I need you to understand how the waves of grief return, how they slather themselves over my body when I am breaking at the stoplight, when I am pouring water for tea, when I am paying the grocery bill. If it were possible to make those waves never return by wishing them away, they would have been gone long, long ago. Believe me.
And so in the bathtub in the warmth of the water, like a fetus, so safe, I felt my belly relax, and then the grief came hard and fast, and instantly I felt the intense need to connect with Corey. Hundreds of moments like this in the past fifteen months have taught me to first make a personal intention to clear away the sticky, slimy part of grief; I wanted to speak to her in a way that wasn't laden with my pain.

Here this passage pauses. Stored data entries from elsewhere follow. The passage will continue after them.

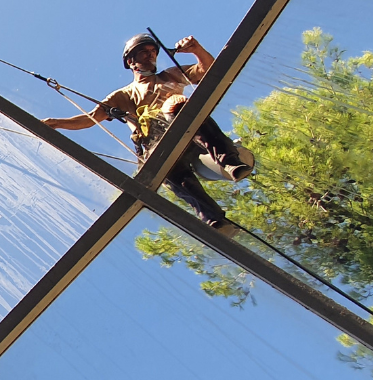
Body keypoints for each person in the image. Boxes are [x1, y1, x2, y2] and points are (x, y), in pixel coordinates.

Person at [42, 33, 251, 238]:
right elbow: (89, 119)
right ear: (131, 61)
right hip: (156, 143)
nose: (150, 56)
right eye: (144, 52)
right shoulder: (122, 96)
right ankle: (214, 221)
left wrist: (196, 50)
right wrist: (55, 124)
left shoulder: (170, 75)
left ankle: (230, 162)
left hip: (185, 128)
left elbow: (208, 72)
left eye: (153, 52)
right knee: (178, 179)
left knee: (182, 108)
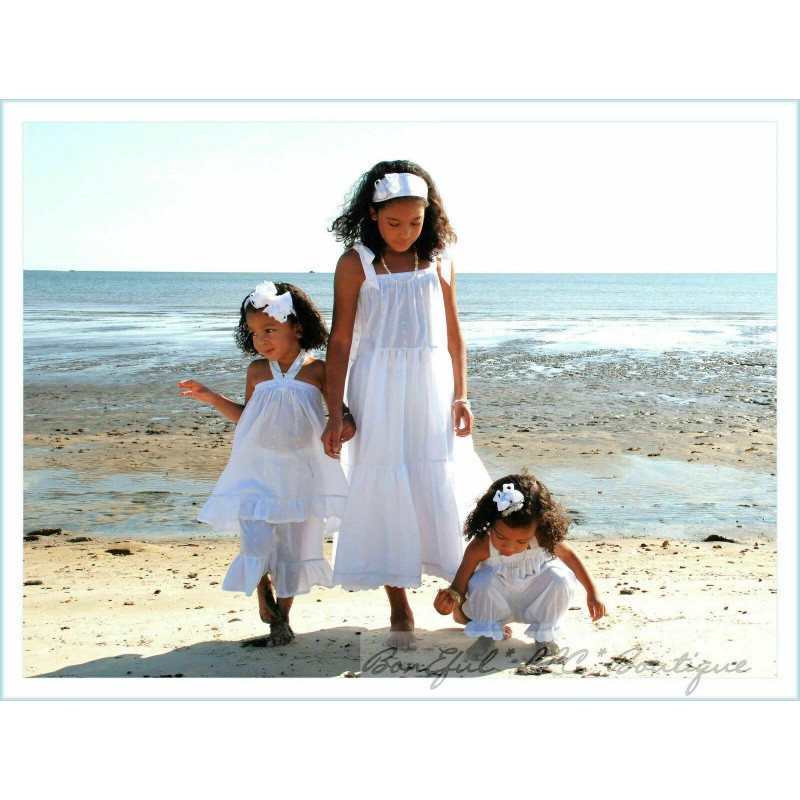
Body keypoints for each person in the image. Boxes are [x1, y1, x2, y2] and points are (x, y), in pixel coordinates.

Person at [322, 160, 489, 649]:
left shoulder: (439, 260)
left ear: (428, 216)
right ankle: (398, 601)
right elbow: (340, 340)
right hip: (376, 387)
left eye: (415, 222)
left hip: (432, 387)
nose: (404, 232)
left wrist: (462, 395)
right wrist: (335, 410)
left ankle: (458, 589)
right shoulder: (356, 263)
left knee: (439, 478)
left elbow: (454, 334)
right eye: (394, 222)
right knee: (385, 479)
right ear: (373, 215)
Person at [178, 281, 352, 646]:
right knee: (255, 541)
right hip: (257, 473)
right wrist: (213, 398)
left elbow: (342, 414)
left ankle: (281, 623)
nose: (261, 340)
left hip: (302, 477)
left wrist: (342, 428)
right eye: (255, 333)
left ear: (298, 328)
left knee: (295, 548)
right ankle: (263, 590)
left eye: (269, 330)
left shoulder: (318, 371)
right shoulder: (258, 371)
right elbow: (248, 418)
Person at [433, 472, 606, 661]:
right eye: (501, 537)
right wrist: (448, 603)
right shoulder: (481, 545)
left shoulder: (542, 537)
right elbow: (458, 587)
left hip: (534, 598)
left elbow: (570, 557)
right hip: (498, 603)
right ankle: (487, 636)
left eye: (521, 541)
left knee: (559, 578)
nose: (510, 547)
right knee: (482, 582)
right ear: (490, 522)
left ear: (539, 526)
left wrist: (592, 592)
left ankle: (544, 636)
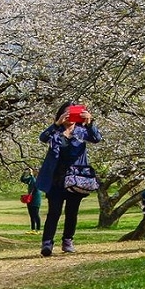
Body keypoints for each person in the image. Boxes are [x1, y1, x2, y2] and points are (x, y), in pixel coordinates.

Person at [36, 102, 103, 257]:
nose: (70, 116)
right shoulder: (56, 130)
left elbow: (97, 138)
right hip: (56, 178)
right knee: (54, 211)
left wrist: (90, 122)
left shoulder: (82, 131)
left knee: (72, 212)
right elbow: (43, 138)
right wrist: (57, 124)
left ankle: (67, 241)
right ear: (61, 114)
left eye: (74, 113)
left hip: (75, 178)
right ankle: (47, 243)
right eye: (67, 113)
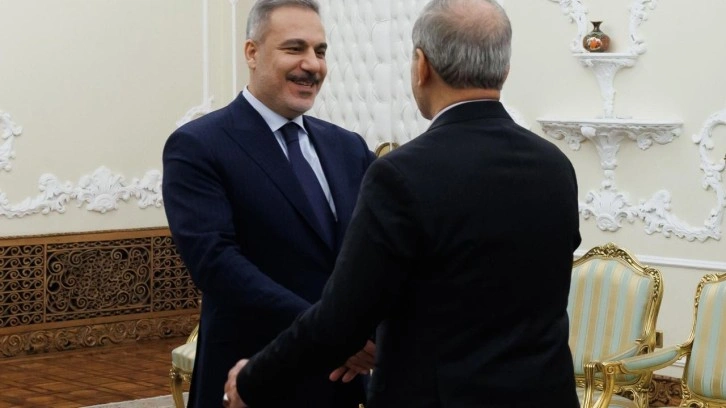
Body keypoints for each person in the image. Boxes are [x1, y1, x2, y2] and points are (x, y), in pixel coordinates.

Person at [222, 0, 582, 407]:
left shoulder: (401, 174)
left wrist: (251, 381)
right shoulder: (555, 166)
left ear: (421, 66)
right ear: (505, 69)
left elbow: (341, 319)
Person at [161, 0, 377, 406]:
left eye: (320, 51)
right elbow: (216, 264)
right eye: (295, 48)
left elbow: (376, 252)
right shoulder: (198, 146)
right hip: (250, 378)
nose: (312, 64)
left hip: (342, 383)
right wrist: (328, 334)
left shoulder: (348, 148)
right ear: (252, 53)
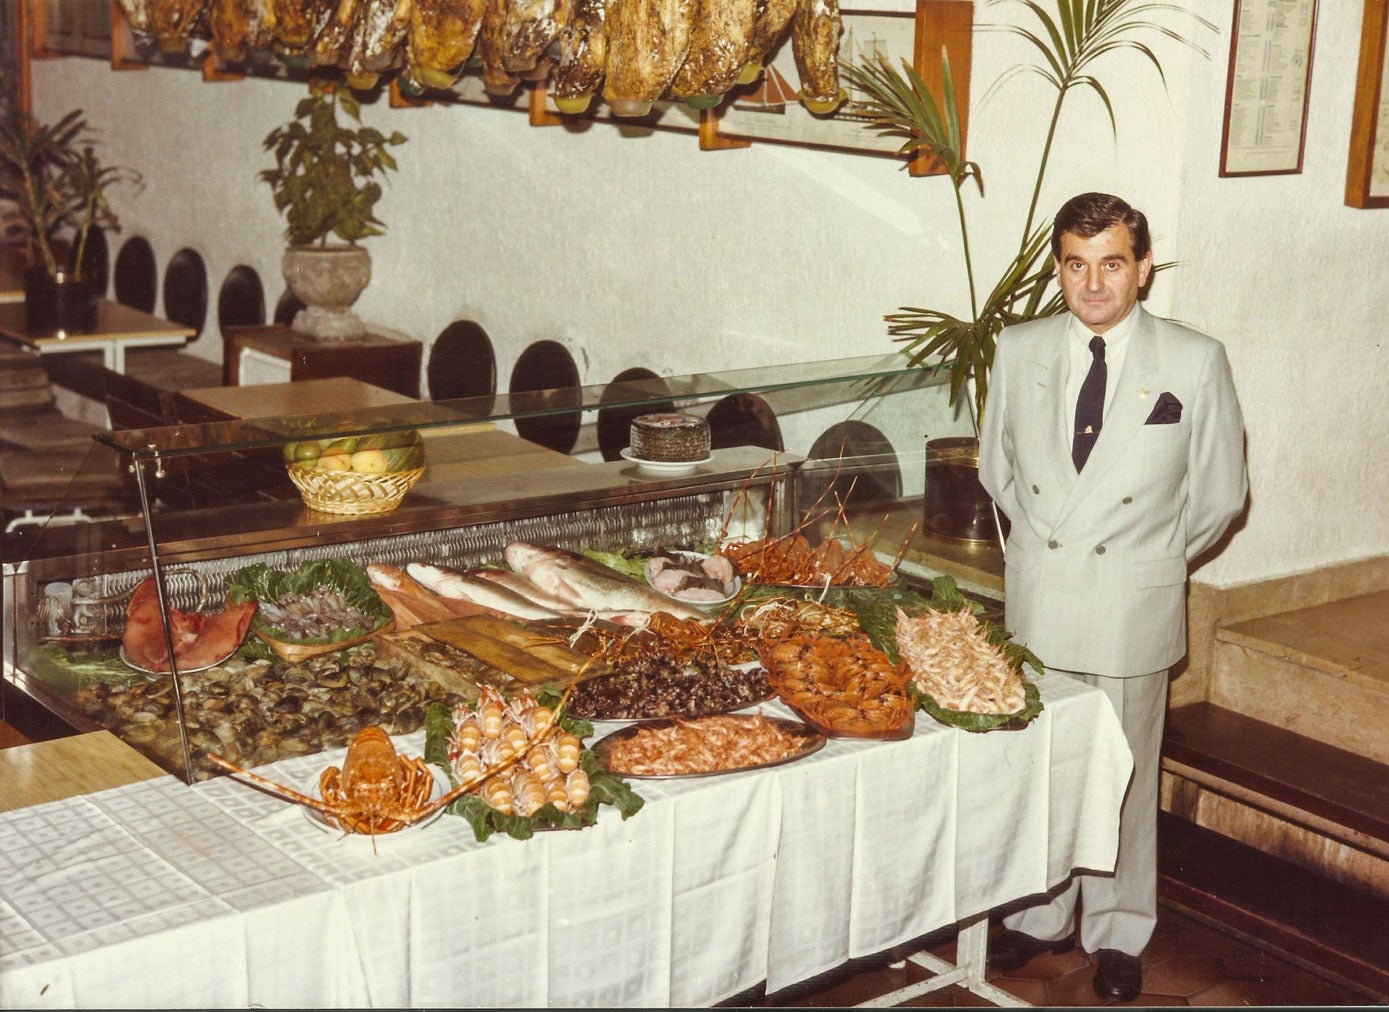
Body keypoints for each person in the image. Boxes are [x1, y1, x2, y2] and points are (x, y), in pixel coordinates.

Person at [977, 192, 1248, 1002]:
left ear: (1142, 268)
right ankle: (1039, 915)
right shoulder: (1017, 349)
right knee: (1046, 770)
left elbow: (1220, 494)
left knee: (1123, 778)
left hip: (1132, 603)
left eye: (1111, 263)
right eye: (1074, 264)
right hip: (1044, 603)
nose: (1092, 283)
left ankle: (1120, 929)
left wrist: (1148, 561)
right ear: (1058, 269)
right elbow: (997, 467)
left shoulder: (1193, 361)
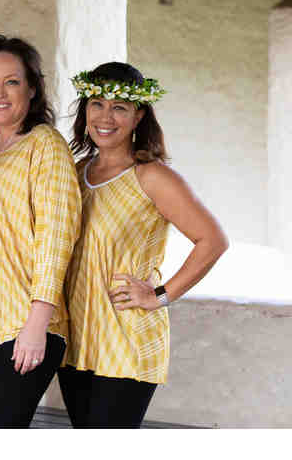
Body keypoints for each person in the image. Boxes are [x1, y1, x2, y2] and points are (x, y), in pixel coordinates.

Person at [58, 62, 229, 428]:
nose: (106, 117)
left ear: (138, 116)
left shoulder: (151, 176)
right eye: (97, 104)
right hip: (76, 338)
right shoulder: (75, 172)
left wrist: (159, 296)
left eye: (119, 107)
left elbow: (213, 240)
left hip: (127, 338)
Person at [0, 34, 81, 428]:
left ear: (32, 88)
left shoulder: (45, 145)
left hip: (19, 328)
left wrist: (36, 324)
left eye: (12, 81)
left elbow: (56, 237)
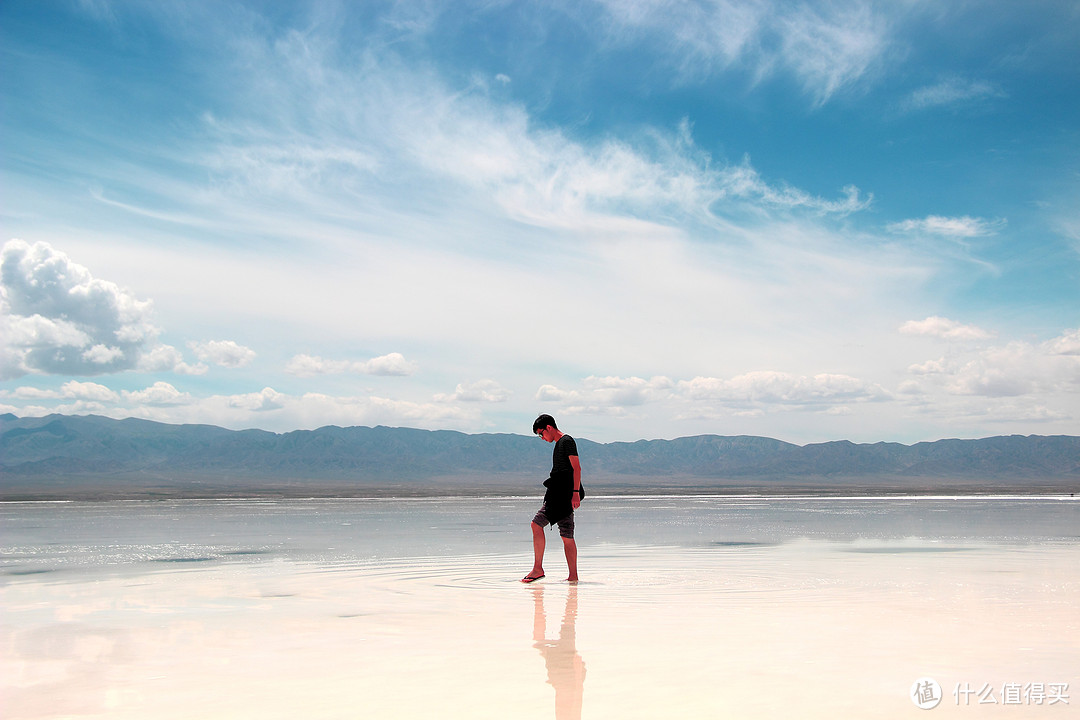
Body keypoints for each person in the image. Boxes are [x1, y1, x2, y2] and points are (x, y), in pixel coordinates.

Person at [522, 414, 583, 583]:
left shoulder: (566, 441)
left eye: (541, 434)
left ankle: (538, 569)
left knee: (536, 524)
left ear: (549, 427)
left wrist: (576, 492)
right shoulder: (559, 444)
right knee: (567, 535)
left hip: (562, 496)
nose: (541, 438)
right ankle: (573, 577)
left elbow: (576, 468)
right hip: (562, 495)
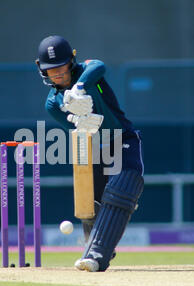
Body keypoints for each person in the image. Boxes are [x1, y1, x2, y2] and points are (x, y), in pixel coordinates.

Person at [36, 35, 144, 272]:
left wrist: (80, 88)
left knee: (121, 188)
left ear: (71, 61)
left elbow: (99, 65)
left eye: (61, 67)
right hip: (95, 148)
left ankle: (96, 256)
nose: (58, 74)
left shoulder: (89, 73)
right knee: (92, 203)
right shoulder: (53, 103)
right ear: (42, 70)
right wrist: (80, 119)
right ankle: (94, 244)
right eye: (51, 70)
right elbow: (77, 130)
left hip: (122, 138)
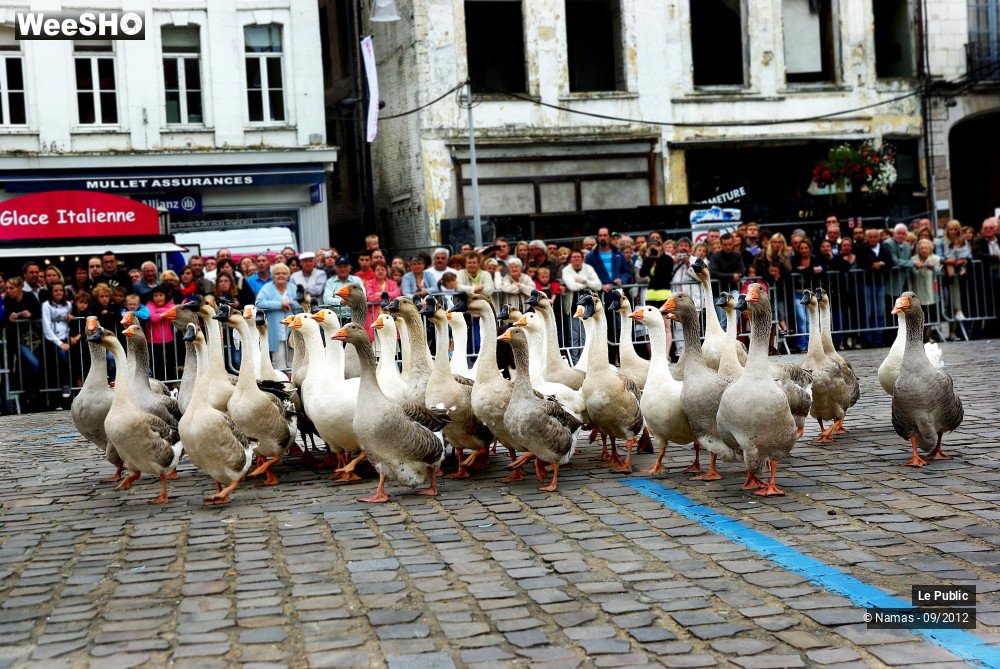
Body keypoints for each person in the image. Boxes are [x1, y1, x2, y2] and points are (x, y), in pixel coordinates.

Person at [255, 263, 302, 369]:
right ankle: (283, 383)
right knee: (279, 361)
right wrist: (280, 304)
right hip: (276, 330)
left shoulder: (293, 287)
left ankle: (294, 382)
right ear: (273, 276)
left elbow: (302, 302)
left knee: (293, 360)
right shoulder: (267, 288)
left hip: (292, 330)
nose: (281, 275)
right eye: (277, 273)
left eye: (284, 273)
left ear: (288, 275)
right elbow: (258, 303)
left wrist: (290, 302)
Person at [561, 249, 602, 364]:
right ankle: (575, 362)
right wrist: (587, 283)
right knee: (574, 337)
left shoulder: (589, 269)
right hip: (573, 307)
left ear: (582, 258)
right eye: (574, 257)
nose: (576, 259)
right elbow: (572, 286)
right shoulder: (566, 270)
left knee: (585, 336)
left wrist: (583, 281)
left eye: (578, 257)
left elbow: (598, 285)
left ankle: (586, 361)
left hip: (589, 308)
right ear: (570, 259)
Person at [856, 228, 894, 347]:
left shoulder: (884, 248)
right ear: (867, 238)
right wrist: (873, 264)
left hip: (880, 284)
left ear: (878, 237)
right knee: (867, 312)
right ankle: (867, 340)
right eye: (870, 237)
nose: (872, 239)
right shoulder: (862, 248)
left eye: (875, 236)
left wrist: (880, 264)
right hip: (866, 284)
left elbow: (890, 262)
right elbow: (862, 262)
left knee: (879, 312)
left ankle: (878, 339)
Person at [41, 282, 74, 398]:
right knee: (53, 365)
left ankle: (67, 386)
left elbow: (71, 320)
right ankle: (55, 396)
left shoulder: (68, 305)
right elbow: (46, 327)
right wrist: (60, 343)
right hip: (52, 340)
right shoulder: (46, 305)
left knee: (68, 362)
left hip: (66, 337)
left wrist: (71, 318)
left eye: (61, 290)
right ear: (51, 292)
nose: (59, 292)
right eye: (56, 290)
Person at [938, 219, 971, 328]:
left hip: (958, 269)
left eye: (955, 229)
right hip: (945, 273)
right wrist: (946, 261)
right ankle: (957, 313)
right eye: (950, 229)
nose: (952, 231)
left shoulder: (962, 241)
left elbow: (968, 255)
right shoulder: (942, 241)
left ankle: (954, 328)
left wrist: (964, 260)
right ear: (947, 230)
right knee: (948, 299)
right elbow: (939, 257)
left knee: (956, 294)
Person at [708, 232, 744, 329]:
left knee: (737, 306)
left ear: (733, 243)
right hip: (718, 292)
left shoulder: (737, 255)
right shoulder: (715, 256)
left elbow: (742, 271)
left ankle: (731, 332)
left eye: (730, 244)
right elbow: (713, 272)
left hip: (732, 289)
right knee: (723, 320)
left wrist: (726, 276)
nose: (728, 247)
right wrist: (731, 276)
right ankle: (724, 340)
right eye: (725, 245)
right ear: (721, 244)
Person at [910, 239, 941, 341]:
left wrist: (934, 268)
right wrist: (916, 265)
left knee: (930, 315)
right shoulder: (913, 259)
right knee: (918, 316)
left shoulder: (935, 258)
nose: (923, 250)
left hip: (931, 291)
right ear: (918, 249)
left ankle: (929, 336)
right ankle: (919, 337)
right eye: (921, 248)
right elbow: (911, 273)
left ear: (930, 249)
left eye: (926, 248)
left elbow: (940, 272)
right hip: (917, 291)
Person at [145, 284, 177, 381]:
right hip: (153, 342)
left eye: (160, 295)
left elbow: (175, 313)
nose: (158, 298)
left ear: (165, 296)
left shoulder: (170, 304)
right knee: (156, 366)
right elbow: (152, 318)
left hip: (168, 341)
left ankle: (170, 385)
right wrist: (166, 313)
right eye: (155, 295)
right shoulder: (149, 305)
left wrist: (159, 311)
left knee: (169, 365)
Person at [363, 260, 401, 340]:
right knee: (376, 345)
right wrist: (386, 295)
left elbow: (397, 294)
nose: (380, 271)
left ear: (386, 271)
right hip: (374, 316)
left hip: (390, 316)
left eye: (383, 270)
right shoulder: (369, 283)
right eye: (378, 270)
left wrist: (382, 294)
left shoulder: (392, 283)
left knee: (392, 340)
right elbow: (370, 297)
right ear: (374, 271)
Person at [321, 256, 364, 322]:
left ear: (350, 267)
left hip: (355, 318)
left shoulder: (357, 280)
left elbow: (363, 296)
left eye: (345, 266)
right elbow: (326, 299)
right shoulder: (330, 282)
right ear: (335, 268)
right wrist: (341, 301)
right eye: (340, 267)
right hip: (336, 319)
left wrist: (349, 301)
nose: (343, 269)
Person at [883, 223, 913, 297]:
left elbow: (908, 259)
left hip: (904, 280)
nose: (901, 235)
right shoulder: (888, 243)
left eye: (903, 234)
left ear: (906, 235)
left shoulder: (907, 245)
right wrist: (913, 263)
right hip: (891, 282)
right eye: (898, 233)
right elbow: (895, 261)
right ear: (893, 233)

Imaginally, I extracted that heavy layer of pain and I heard myself say inside: Corey, where are you?
And I heard clear as a bell and with that very matter-of-fact Corey voice: "I'm right here, Mom."
Those four words!
I'm right here, Mom.
Can it possibly be true under God's beautiful heaven that I could hear my daughter? Is it possible that if I am clear enough I could communicate with her from time to time? Is she near? I want to be the person who can hear my daughter, wherever she is.